That's one healthy advance

12/22/2000

It may take a village to raise a child, but it will take thousands of villages to help Simon & Schuster recover its up-front advance for First Lady Hillary Rodham Clinton's memoirs detailing her eight years in the eye of the Clinton storm.

On the face of it, one would think that if she is in a bidding war with her husband for a tell-all memoir of the Clinton years, his contract should be worth about $20 million. If, after all, it is lurid details you want about Monica Lewinsky, the president, uh, was there and Mrs. Clinton wasn't.

Not that anyone can begrudge either of them the money, although some ethics watchdog groups are demanding that her contract be reviewed by the Senate Ethics Committee. The Clintons have an estimated $10 million in legal bills to pay off, as an offshoot of the Republicans' dogged effort to impeach, jail, or at least disgrace the Clintons, as well as a huge mortgage on their house in Chappaqua, N.Y., which reportedly is being sold at a profit. Mrs. Clinton was spotted looking at a huge mansion in Washington's fashionable Georgetown area for use whenever she is there on Senate business, which often is most of the year.

Both Clintons need a place to live, and judging by the wind-chill factor that reportedly sometimes exists when the two are together, it is entirely possible that they may live in separate houses, whatever they do about their marital relationship.

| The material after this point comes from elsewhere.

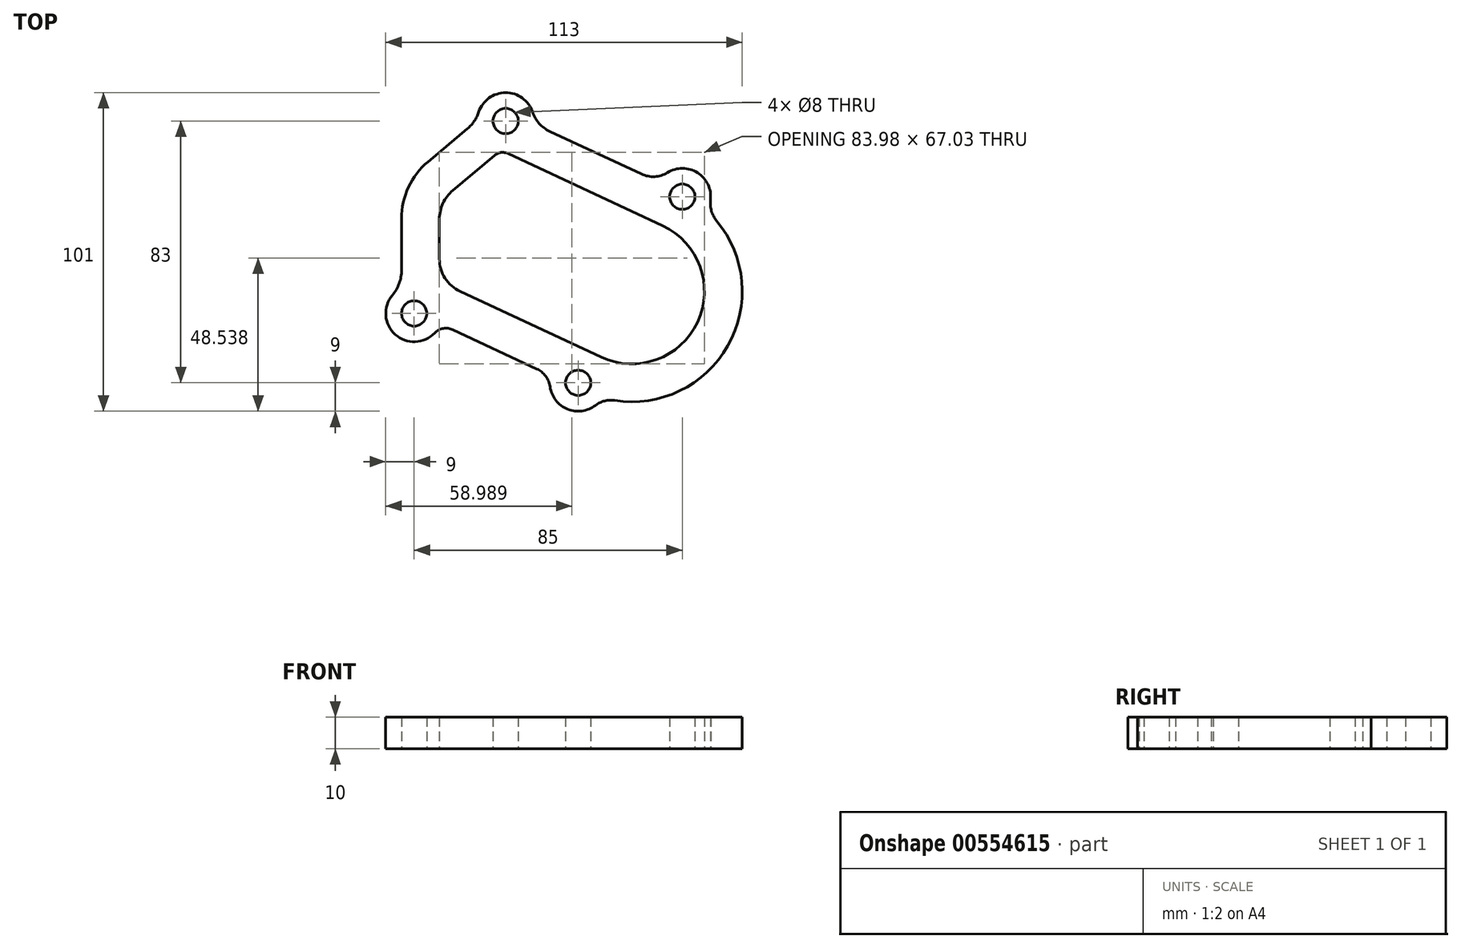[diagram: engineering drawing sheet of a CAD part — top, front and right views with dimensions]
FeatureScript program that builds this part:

Is there $8 million, $10 million, or $20 million worth of literary merit in the ghost-written memoirs of either of the First Couple? A publicist for Simon & Schuster said, “This personal perspective on our recent history promises to be one of the most remarkable books of our time.”

That may depend on just how detailed she wants to get.

We've got a hunch a whole lot of folks will be willing to buy Hillary's book. They've been waiting a long time to find out what she thinks about, well, a lot of things.